ASSIGNMENT
Scan the data, and whenever a line contains "Newsletter", copy it.

Saved data entries
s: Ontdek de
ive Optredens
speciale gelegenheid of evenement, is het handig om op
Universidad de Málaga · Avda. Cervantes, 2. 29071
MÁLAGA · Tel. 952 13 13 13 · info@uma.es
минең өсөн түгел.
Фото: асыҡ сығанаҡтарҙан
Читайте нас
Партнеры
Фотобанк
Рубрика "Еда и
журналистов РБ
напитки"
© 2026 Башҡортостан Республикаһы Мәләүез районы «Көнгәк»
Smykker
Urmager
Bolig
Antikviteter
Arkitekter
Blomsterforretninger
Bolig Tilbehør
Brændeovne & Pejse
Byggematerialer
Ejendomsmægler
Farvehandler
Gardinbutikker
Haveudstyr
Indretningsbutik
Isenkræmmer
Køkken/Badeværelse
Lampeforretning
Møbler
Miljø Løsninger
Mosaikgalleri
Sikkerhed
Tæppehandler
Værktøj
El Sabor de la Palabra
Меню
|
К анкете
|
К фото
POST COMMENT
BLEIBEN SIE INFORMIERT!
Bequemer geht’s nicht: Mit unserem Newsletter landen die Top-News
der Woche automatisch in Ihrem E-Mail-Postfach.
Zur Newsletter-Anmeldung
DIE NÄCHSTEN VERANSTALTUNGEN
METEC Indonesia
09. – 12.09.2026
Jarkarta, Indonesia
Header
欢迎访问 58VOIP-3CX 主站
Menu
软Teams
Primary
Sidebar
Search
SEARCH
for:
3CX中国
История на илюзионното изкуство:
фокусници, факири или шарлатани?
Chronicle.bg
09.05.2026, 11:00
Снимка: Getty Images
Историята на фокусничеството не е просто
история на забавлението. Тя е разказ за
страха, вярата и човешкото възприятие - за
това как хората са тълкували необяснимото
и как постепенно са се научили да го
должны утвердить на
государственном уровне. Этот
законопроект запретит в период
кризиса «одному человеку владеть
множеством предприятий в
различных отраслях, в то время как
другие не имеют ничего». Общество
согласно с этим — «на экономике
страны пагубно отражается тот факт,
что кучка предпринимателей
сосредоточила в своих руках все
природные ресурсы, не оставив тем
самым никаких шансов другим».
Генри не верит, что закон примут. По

ANSWER TO THE PROBLEM
Bequemer geht’s nicht: Mit unserem Newsletter landen die Top-News
Zur Newsletter-Anmeldung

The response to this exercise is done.